SpeechLLMs process spoken language directly from audio, but accent and vocal identity cues can lead to biased behaviour. Current bias evaluations often miss how such bias manifests in end-to-end speech interactions and how users experience it. We distinguish quality-of-service disparities (e.g., off-topic or low-effort responses) from content-level bias in coherent outputs, and examine intersectional effects of accent and perceived gender. In this work, we explore a two-part evaluation approach: (1) a controlled test cohort spanning six accents and two gender presentations, analysed with judge-free prompt-response metrics, and (2) an interactive study design using voice conversion to let users experience identical content through different vocal identities.
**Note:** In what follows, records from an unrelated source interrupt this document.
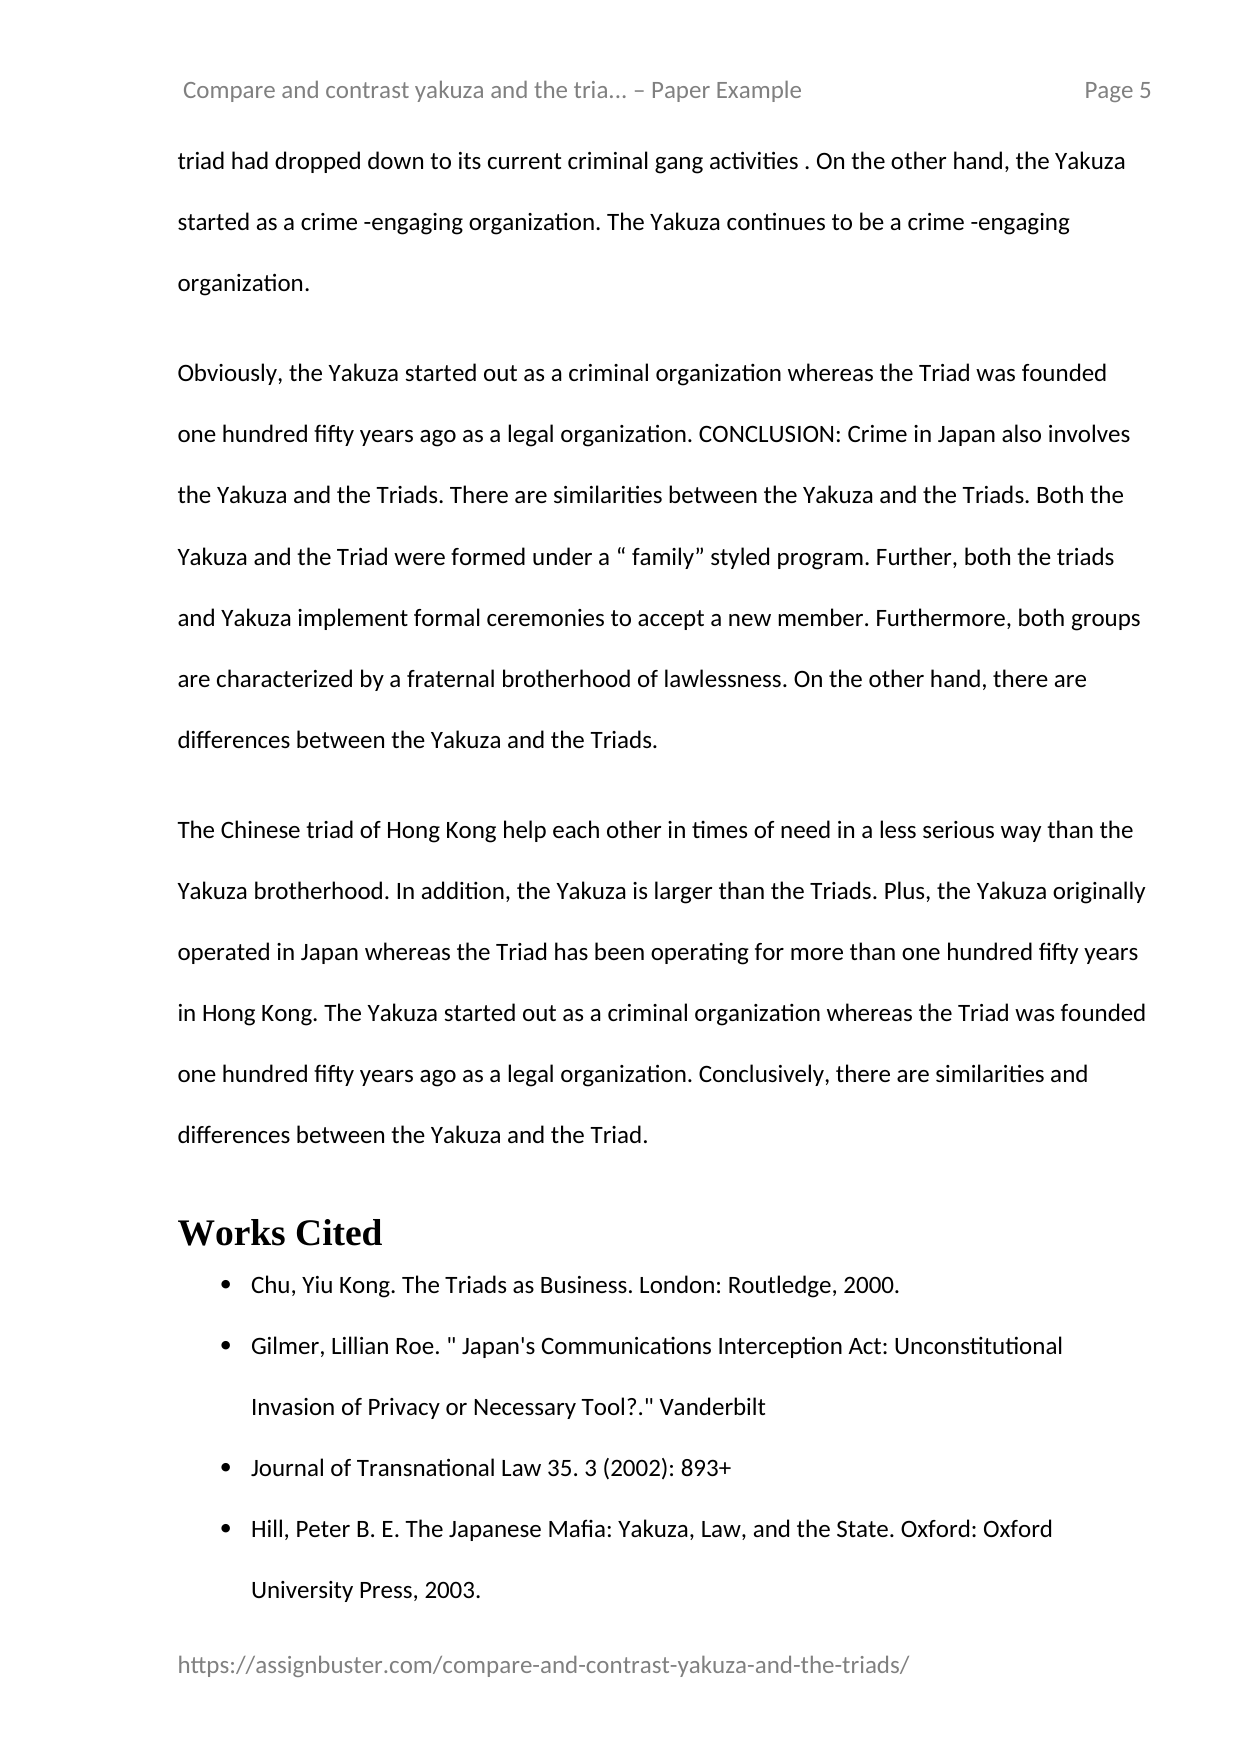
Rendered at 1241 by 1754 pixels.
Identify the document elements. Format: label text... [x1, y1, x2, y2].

list Chu, Yiu Kong. The Triads as Business. London: Routledge, 2000. [221, 1269, 1152, 1300]
list Gilmer, Lillian Roe. " Japan's Communications Interception Act: Unconstitutional Invasion of Privacy or Necessary Tool?." Vanderbilt [221, 1330, 1152, 1422]
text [177, 145, 1152, 298]
list Hill, Peter B. E. The Japanese Mafia: Yakuza, Law, and the State. Oxford: Oxford University Press, 2003. [221, 1513, 1152, 1605]
text Obviously, the Yakuza started out as a criminal organization whereas the Triad was founded one hundred fifty years ago as a legal organization. CONCLUSION: Crime in Japan also involves the Yakuza and the Triads. There are similarities between the Yakuza and the Triads. Both the Yakuza and the Triad were formed under a “ family” styled program. Further, both the triads and Yakuza implement formal ceremonies to accept a new member. Furthermore, both groups are characterized by a fraternal brotherhood of lawlessness. On the other hand, there are differences between the Yakuza and the Triads. [177, 358, 1152, 754]
list Journal of Transnational Law 35. 3 (2002): 893+ [221, 1452, 1152, 1483]
subtitle Works Cited [177, 1210, 1152, 1253]
text The Chinese triad of Hong Kong help each other in times of need in a less serious way than the Yakuza brotherhood. In addition, the Yakuza is larger than the Triads. Plus, the Yakuza originally operated in Japan whereas the Triad has been operating for more than one hundred fifty years in Hong Kong. The Yakuza started out as a criminal organization whereas the Triad was founded one hundred fifty years ago as a legal organization. Conclusively, there are similarities and differences between the Yakuza and the Triad. [177, 814, 1152, 1150]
Across two studies (Interactive, N=24; Observational, N=19), we find that voice conversion increases trust and acceptability for benign responses and encourages perspective-taking, while automated analysis in search of quality-of-service disparities, reveals {accent x gender} disparities in alignment and verbosity across SpeechLLMs. These results highlight voice conversion for probing and experiencing intersectional voice bias while our evaluation suite provides richer bias evaluations for spoken conversational AI.